What is Planet 9 in our solar system?

What is Planet 9 in our solar system?

By daniele

Planet 9 is a hypothetical giant planet that may be orbiting the Sun beyond Pluto. Its presence can explain the strange phenomenon in which a handful of small icy bodies in the outer solar system appear to be clustered in similar orbits. All these objects are in the Kuiper Belt, the same region of the solar system, including Pluto. These objects, including the dwarf asteroid Sedona, orbit around the Sun in a long, elliptical orbit.

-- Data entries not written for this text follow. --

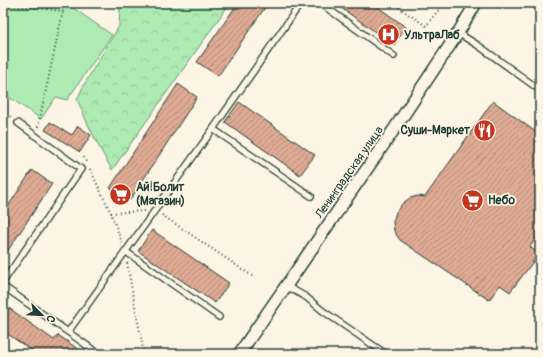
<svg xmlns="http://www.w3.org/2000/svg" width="543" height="357" viewBox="0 0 543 357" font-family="Pangolin,sans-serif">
	<defs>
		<pattern id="forest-crowns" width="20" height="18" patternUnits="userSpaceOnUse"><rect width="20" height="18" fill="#aeebb2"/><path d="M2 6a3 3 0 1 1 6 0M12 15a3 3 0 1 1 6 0" fill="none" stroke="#95ca9a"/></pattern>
		<pattern id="building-hatch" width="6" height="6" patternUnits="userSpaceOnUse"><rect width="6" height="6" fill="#dfaa93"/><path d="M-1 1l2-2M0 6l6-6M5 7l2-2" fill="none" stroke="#b48c79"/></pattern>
	</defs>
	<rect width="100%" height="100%" fill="#fcf5e5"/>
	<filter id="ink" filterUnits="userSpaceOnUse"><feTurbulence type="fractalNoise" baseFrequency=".025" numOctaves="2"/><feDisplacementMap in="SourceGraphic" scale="8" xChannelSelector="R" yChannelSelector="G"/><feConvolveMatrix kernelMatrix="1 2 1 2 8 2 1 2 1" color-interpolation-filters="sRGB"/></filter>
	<g filter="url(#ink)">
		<path fill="#aeebb2" stroke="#669473" d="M3,3H66L112,35L67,100L56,97L41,119L3,93Z"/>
		<path fill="url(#forest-crowns)" stroke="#669473" d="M123,3H230L112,170C99,148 87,124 77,99L85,83L119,26L120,8Z"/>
		<path fill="url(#building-hatch)" stroke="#1f3d34" d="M238,3H268L218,76L197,62Z
			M334,3H372L406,27L394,45Z
			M178,84L197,97L130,200L110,188Z
			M493,101L540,135V232L530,247L539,254L510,292L500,285L489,300L400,240L394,231L393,222L396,212L403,203L410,198L418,196L425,197Z
			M239,102L315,155L300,175L225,122Z
			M50,122L72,135L78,126L91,135L80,152L45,130Z
			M32,170L52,184L3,258V214Z
			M152,230L229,283L215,303L138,251Z
			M3,304L54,340L58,335L85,354H37L3,331Z"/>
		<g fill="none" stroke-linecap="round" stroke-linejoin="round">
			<defs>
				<path id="service" d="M320,3L394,56
					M464,3L472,9
					M458,33L479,46L540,90
					M213,129L311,196
					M125,251L219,317
					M3,282L81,169L18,123
					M3,286L99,354
					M286,286L306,297L323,311L386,354
					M68,332L213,129L301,3"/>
				<path id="minor" d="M239,354L393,131L458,33L476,3"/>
			</defs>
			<use href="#service" stroke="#1f3d34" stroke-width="8"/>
			<use href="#minor" stroke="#1f3d34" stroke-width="14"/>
			<path stroke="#1f3d34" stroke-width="2" stroke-dasharray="1 3" stroke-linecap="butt" d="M392,3L426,26L444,3
				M3,4L63,11L69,3
				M3,112L12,118
				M38,127L63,11
				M84,157L86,162
				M90,169L111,213
				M162,215L255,278
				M122,243L111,213L145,211
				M127,263L144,354"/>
			<use href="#service" stroke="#fcf5e5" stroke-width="5.5"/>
			<use href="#minor" stroke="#fcf5e5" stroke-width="11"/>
		</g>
	</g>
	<defs>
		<symbol id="hospital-disc" viewBox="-11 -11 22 22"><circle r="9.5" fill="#c8321e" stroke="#fcf5e5"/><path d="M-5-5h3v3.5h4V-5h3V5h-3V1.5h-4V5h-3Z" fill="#fff"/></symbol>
		<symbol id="restaurant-disc" viewBox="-11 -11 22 22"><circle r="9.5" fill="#c8321e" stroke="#fcf5e5"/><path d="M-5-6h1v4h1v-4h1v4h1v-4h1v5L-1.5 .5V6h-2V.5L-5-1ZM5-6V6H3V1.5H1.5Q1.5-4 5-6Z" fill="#fff"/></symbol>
		<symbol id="supermarket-disc" viewBox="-11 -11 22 22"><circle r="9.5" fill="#c8321e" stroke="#fcf5e5"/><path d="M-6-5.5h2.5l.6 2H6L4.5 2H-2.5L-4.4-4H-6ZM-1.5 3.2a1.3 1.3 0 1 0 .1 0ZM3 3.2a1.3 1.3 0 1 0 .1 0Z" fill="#fff"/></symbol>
	</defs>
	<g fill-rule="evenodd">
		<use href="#hospital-disc" x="376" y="22" width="25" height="25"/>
		<use href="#restaurant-disc" x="472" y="118" width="25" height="25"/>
		<use href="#supermarket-disc" x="108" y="182" width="25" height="25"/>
		<use href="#supermarket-disc" x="460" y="188" width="25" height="25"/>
	</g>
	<g text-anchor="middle" stroke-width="3.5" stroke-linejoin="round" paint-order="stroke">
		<g font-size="12" font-weight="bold" fill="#1f3d34" stroke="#fcf5e5" text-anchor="start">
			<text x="404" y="39">УльтраЛаб</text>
			<text x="470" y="134" text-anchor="end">Суши-Маркет</text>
			<text x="136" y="191">Ай!Болит<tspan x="136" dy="14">(Магазин)</tspan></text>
			<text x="488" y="204">Небо</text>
		</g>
		<g font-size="12" fill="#1f3d34" stroke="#fcf5e5">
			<text transform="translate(349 172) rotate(-55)" y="4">Ленинградская улица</text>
		</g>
	</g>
	<rect width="543" height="357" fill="none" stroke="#fcf5e5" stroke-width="16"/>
	<rect x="8" y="8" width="527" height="341" fill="none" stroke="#1f3d34" stroke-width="1.5" filter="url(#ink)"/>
	<g transform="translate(42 315) rotate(114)" stroke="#fcf5e5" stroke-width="3" paint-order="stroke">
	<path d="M0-3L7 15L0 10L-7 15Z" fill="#1f3d34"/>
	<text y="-6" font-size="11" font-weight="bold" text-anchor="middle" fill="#1f3d34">С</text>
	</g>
</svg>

Planet 9, also known as Planet X, is a huge virtual object with an elliptical orbit far beyond Pluto, and it takes 10,000 to 20,000 years to orbit around the Sun.

What does Planet 9 look like?

If we assume that a planet like this is present, the mass of Planet 9 is one digit (about ten times) larger than that of the Earth, and the perimeter is close to that of an ice planet.

The dominant scenario to explain the position of the planet 9 is that it originated somewhere between the orbits of Jupiter and Neptune and was born like any other gas planet in the solar system.

Planet 9 would have been kicked from one of the two gas plants before the greedy found itself in an icy wilderness.

How big is Planet 9?

According to Batigin and Brown’s models, it is necessary to have an object with about the same mass as Neptune to stretch and tilt the orbits of objects in Sedona and other Kuiper belts. In other words, Planet 9 has about ten times the mass of the Earth. If it is the correct mass, it will be smaller than Neptune or Uranus.

Is Planet 9 a black hole?

A group of astronomers, including Avi Lobe at Harvard, suggested Planet 9 could be a small black hole somewhere in the Oort cloud. If we find out that Planet 9 is a black hole 9, it’s about the size of a grapefruit, but it has a mass five to ten times that of the Earth. 

The definition of black holes is so dense that even light cannot escape its gravity, so the only way to find black holes would be to find the radiation flashes emitted when an unfortunate comet crosses the horizon of the black hole’s event.